◆ **DIRECTIVE**
Exactly the lines from the beginning of the records to the line with "duże koło). Ten", both ends included, are to be given again, and pictures are to be left out.

== EXERCISE INPUT ==

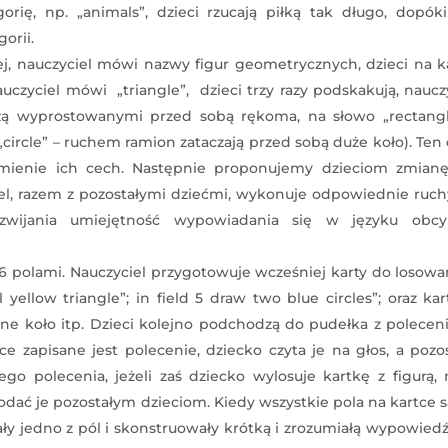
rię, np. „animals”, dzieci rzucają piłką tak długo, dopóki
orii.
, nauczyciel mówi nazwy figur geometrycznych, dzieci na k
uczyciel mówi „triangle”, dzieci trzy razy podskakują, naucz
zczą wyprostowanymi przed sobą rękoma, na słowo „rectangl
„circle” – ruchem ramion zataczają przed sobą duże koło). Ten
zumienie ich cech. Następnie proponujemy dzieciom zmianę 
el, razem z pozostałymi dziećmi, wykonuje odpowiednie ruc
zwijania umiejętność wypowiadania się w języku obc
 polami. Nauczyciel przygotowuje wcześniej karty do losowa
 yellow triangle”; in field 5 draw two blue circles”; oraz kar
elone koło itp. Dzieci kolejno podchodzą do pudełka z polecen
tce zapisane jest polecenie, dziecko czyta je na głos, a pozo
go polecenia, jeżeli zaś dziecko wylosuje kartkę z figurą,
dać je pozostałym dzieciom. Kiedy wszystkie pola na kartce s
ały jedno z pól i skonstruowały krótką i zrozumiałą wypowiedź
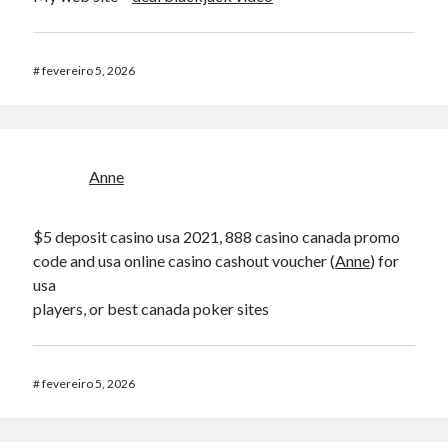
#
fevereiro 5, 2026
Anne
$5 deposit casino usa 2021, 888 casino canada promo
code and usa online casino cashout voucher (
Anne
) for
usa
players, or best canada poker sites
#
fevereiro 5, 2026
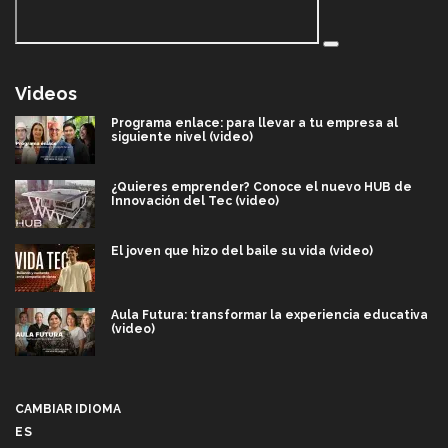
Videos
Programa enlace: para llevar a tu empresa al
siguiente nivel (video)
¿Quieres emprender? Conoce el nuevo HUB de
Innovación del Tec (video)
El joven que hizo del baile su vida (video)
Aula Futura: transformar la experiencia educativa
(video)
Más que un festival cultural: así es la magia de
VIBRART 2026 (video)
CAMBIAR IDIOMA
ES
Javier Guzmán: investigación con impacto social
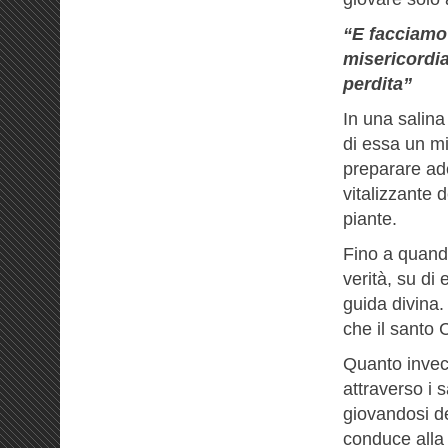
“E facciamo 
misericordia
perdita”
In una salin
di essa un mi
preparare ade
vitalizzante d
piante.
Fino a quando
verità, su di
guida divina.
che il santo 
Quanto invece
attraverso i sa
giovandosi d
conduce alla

===

◆ **RESULT FOR THIS TASK**
rię, np. „animals”, dzieci rzucają piłką tak długo, dopóki
orii.
, nauczyciel mówi nazwy figur geometrycznych, dzieci na k
uczyciel mówi „triangle”, dzieci trzy razy podskakują, naucz
zczą wyprostowanymi przed sobą rękoma, na słowo „rectangl
„circle” – ruchem ramion zataczają przed sobą duże koło). Ten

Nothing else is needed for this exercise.